[Try it]:
The records need to be set down again exactly as they appear.

(Provided records Opens)

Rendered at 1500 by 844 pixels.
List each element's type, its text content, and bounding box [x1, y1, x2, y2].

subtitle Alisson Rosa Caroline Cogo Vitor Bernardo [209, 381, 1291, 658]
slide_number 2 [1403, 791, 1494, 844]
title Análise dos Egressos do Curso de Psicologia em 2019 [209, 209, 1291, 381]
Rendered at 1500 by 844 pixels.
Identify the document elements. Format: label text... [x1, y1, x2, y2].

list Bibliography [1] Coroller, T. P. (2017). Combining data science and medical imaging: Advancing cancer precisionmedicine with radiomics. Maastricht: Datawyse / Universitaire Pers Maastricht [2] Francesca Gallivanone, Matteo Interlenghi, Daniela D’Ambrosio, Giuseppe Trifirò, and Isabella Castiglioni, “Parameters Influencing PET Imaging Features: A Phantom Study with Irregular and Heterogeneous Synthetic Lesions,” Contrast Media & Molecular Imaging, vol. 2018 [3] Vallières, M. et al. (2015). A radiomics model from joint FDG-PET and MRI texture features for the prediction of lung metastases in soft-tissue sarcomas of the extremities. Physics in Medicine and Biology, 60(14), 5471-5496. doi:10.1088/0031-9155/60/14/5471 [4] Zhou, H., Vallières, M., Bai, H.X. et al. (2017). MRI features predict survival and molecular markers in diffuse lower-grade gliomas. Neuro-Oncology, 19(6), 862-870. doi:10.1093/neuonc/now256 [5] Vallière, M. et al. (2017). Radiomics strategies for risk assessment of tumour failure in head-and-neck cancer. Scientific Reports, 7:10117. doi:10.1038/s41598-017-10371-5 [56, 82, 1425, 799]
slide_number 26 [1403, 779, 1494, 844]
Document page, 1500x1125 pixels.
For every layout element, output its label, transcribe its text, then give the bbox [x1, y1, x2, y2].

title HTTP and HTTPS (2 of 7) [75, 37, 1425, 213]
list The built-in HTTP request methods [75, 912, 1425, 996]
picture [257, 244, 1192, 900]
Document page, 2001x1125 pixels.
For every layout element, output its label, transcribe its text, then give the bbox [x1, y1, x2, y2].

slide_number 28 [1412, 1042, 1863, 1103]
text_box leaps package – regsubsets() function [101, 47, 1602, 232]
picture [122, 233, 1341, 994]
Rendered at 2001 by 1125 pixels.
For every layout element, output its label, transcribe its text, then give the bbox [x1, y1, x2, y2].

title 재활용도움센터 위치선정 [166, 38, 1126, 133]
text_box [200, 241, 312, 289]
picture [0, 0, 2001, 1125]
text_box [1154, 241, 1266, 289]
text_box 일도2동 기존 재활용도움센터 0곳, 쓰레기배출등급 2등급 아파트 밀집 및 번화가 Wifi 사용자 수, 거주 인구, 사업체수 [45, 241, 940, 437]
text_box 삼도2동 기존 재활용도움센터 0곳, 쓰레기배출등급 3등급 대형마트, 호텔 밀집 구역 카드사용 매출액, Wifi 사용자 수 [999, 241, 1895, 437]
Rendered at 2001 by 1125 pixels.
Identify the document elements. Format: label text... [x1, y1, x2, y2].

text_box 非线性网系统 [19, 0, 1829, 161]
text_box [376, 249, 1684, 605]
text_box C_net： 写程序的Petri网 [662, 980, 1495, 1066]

(Provided records Closes)

[Exercise solution]:
Rendered at 1500 by 844 pixels.
List each element's type, its text content, and bounding box [x1, y1, x2, y2].

subtitle Alisson Rosa Caroline Cogo Vitor Bernardo [209, 381, 1291, 658]
slide_number 2 [1403, 791, 1494, 844]
title Análise dos Egressos do Curso de Psicologia em 2019 [209, 209, 1291, 381]
Rendered at 1500 by 844 pixels.
Identify the document elements. Format: label text... [x1, y1, x2, y2].

list Bibliography [1] Coroller, T. P. (2017). Combining data science and medical imaging: Advancing cancer precisionmedicine with radiomics. Maastricht: Datawyse / Universitaire Pers Maastricht [2] Francesca Gallivanone, Matteo Interlenghi, Daniela D’Ambrosio, Giuseppe Trifirò, and Isabella Castiglioni, “Parameters Influencing PET Imaging Features: A Phantom Study with Irregular and Heterogeneous Synthetic Lesions,” Contrast Media & Molecular Imaging, vol. 2018 [3] Vallières, M. et al. (2015). A radiomics model from joint FDG-PET and MRI texture features for the prediction of lung metastases in soft-tissue sarcomas of the extremities. Physics in Medicine and Biology, 60(14), 5471-5496. doi:10.1088/0031-9155/60/14/5471 [4] Zhou, H., Vallières, M., Bai, H.X. et al. (2017). MRI features predict survival and molecular markers in diffuse lower-grade gliomas. Neuro-Oncology, 19(6), 862-870. doi:10.1093/neuonc/now256 [5] Vallière, M. et al. (2017). Radiomics strategies for risk assessment of tumour failure in head-and-neck cancer. Scientific Reports, 7:10117. doi:10.1038/s41598-017-10371-5 [56, 82, 1425, 799]
slide_number 26 [1403, 779, 1494, 844]
Document page, 1500x1125 pixels.
For every layout element, output its label, transcribe its text, then give the bbox [x1, y1, x2, y2].

title HTTP and HTTPS (2 of 7) [75, 37, 1425, 213]
list The built-in HTTP request methods [75, 912, 1425, 996]
picture [257, 244, 1192, 900]
Document page, 2001x1125 pixels.
For every layout element, output its label, transcribe its text, then give the bbox [x1, y1, x2, y2].

slide_number 28 [1412, 1042, 1863, 1103]
text_box leaps package – regsubsets() function [101, 47, 1602, 232]
picture [122, 233, 1341, 994]
Rendered at 2001 by 1125 pixels.
For every layout element, output its label, transcribe its text, then give the bbox [x1, y1, x2, y2].

title 재활용도움센터 위치선정 [166, 38, 1126, 133]
text_box [200, 241, 312, 289]
picture [0, 0, 2001, 1125]
text_box [1154, 241, 1266, 289]
text_box 일도2동 기존 재활용도움센터 0곳, 쓰레기배출등급 2등급 아파트 밀집 및 번화가 Wifi 사용자 수, 거주 인구, 사업체수 [45, 241, 940, 437]
text_box 삼도2동 기존 재활용도움센터 0곳, 쓰레기배출등급 3등급 대형마트, 호텔 밀집 구역 카드사용 매출액, Wifi 사용자 수 [999, 241, 1895, 437]
Rendered at 2001 by 1125 pixels.
Identify the document elements. Format: label text... [x1, y1, x2, y2].

text_box 非线性网系统 [19, 0, 1829, 161]
text_box [376, 249, 1684, 605]
text_box C_net： 写程序的Petri网 [662, 980, 1495, 1066]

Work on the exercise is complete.